**Problem statement**
Take the data below and extract the lines from the one with "For each pixel u v, give camera depth d." to the one with "808 649 15633", inclusive, exactly as written.

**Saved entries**
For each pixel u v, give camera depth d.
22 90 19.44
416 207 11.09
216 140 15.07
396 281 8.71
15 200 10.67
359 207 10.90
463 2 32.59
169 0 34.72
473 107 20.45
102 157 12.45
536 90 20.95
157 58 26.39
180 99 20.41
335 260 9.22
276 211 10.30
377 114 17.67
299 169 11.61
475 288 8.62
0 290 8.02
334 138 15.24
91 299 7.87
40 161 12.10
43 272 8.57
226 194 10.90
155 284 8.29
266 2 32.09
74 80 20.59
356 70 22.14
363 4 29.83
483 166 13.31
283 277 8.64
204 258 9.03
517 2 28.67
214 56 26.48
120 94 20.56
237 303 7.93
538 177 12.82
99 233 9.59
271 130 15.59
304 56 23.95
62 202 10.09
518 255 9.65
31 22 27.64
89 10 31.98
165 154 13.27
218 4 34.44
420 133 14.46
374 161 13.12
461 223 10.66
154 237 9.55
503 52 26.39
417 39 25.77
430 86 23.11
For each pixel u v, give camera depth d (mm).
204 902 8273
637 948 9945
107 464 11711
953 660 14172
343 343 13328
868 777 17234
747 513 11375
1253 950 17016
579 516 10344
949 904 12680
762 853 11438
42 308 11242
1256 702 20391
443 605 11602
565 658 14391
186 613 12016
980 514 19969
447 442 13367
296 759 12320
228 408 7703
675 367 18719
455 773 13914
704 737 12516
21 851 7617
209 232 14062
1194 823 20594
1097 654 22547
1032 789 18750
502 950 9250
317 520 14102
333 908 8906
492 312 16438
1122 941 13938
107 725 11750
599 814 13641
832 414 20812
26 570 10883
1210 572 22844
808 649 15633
==
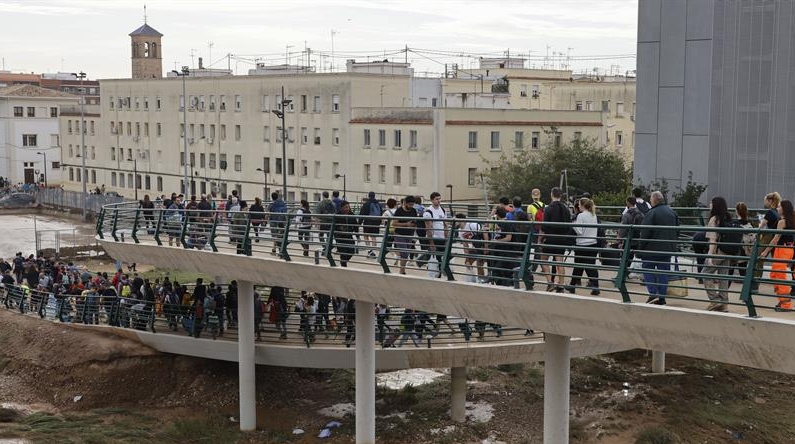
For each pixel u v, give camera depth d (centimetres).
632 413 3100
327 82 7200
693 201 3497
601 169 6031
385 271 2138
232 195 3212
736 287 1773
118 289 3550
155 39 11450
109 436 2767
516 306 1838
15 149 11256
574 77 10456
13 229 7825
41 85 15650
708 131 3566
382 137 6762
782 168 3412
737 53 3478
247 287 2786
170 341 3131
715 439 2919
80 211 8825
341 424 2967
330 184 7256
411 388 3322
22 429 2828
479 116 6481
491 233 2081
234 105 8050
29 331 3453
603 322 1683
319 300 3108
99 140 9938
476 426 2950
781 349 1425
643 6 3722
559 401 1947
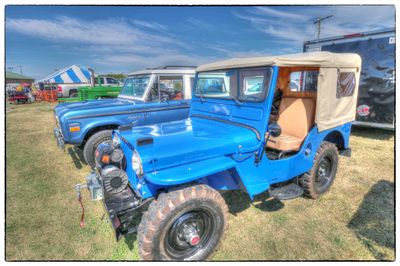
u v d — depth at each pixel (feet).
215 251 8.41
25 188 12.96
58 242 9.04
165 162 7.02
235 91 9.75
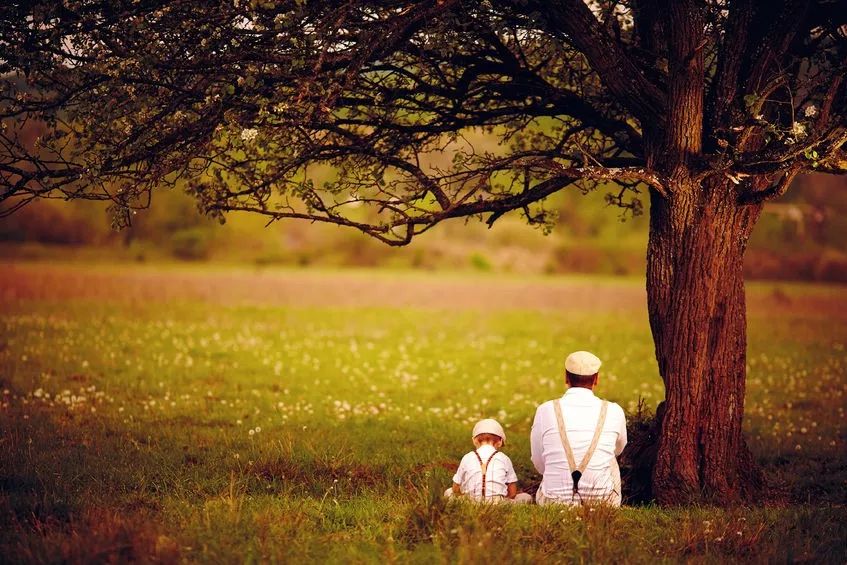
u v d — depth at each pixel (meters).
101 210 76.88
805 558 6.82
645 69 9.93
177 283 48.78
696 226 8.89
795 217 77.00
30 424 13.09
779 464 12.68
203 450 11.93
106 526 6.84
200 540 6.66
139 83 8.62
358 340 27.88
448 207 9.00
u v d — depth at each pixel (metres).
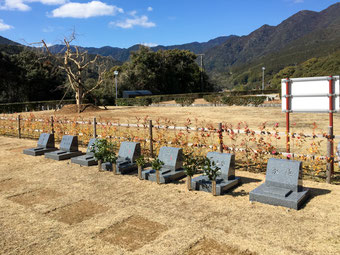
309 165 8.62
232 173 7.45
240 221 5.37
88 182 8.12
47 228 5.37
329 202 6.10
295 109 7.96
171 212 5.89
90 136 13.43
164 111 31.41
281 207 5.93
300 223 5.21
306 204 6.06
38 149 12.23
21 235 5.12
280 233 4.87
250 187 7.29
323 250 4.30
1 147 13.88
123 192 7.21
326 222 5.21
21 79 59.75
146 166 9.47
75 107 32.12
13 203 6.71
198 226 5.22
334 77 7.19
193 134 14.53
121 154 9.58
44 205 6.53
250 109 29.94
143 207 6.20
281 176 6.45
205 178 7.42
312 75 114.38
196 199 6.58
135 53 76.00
---
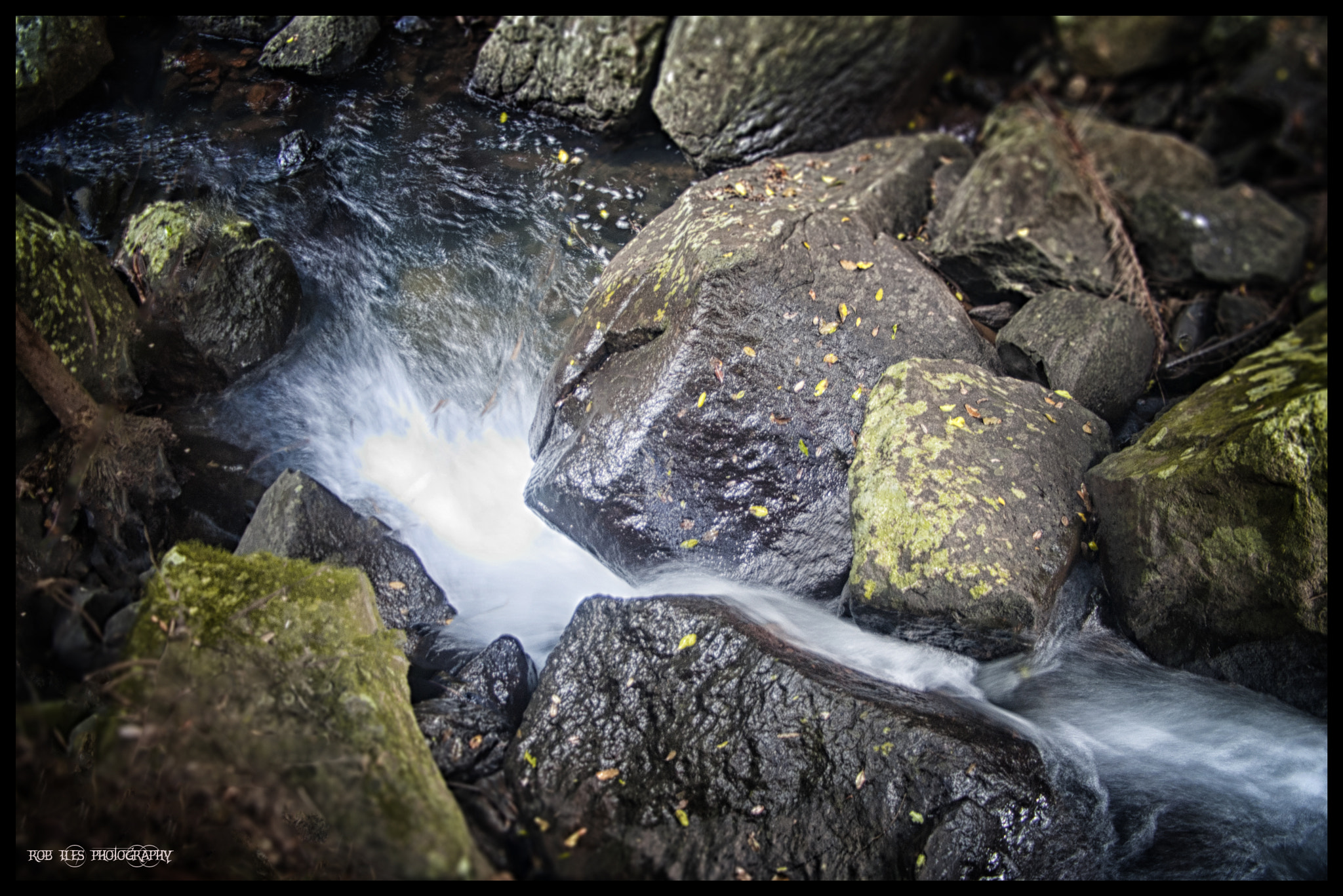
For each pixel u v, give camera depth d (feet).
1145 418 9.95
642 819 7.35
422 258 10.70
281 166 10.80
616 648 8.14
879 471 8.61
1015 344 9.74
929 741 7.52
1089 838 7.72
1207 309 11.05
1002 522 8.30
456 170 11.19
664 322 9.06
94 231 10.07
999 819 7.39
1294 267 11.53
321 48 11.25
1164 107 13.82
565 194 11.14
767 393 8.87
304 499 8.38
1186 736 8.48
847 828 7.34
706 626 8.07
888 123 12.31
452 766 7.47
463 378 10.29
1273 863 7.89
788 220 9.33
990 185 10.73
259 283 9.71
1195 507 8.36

**Answer section**
For each pixel u v, give camera depth d.
22 90 19.44
416 207 11.09
216 140 15.07
396 281 8.71
15 200 10.67
359 207 10.90
463 2 32.59
169 0 34.72
473 107 20.45
102 157 12.45
536 90 20.95
157 58 26.39
180 99 20.41
335 260 9.22
276 211 10.30
377 114 17.67
299 169 11.61
475 288 8.62
0 290 8.02
334 138 15.24
91 299 7.87
40 161 12.10
43 272 8.57
226 194 10.90
155 284 8.29
266 2 32.09
74 80 20.59
356 70 22.14
363 4 29.83
483 166 13.31
283 277 8.64
204 258 9.03
517 2 28.67
214 56 26.48
120 94 20.56
237 303 7.93
538 177 12.82
99 233 9.59
271 130 15.59
304 56 23.95
62 202 10.09
518 255 9.65
31 22 27.64
89 10 31.98
165 154 13.27
218 4 34.44
420 133 14.46
374 161 13.12
461 223 10.66
154 237 9.55
503 52 26.39
417 39 25.77
430 86 23.11
For each pixel u v, give camera depth d (mm).
204 902 8273
637 948 9945
107 464 11711
953 660 14172
343 343 13328
868 777 17234
747 513 11375
1253 950 17016
579 516 10344
949 904 12680
762 853 11438
42 308 11242
1256 702 20391
443 605 11602
565 658 14391
186 613 12016
980 514 19969
447 442 13367
296 759 12320
228 408 7703
675 367 18719
455 773 13914
704 737 12516
21 851 7617
209 232 14062
1194 823 20594
1097 654 22547
1032 789 18750
502 950 9250
317 520 14102
333 908 8906
492 312 16438
1122 941 13938
107 725 11750
599 814 13641
832 414 20812
26 570 10883
1210 572 22844
808 649 15633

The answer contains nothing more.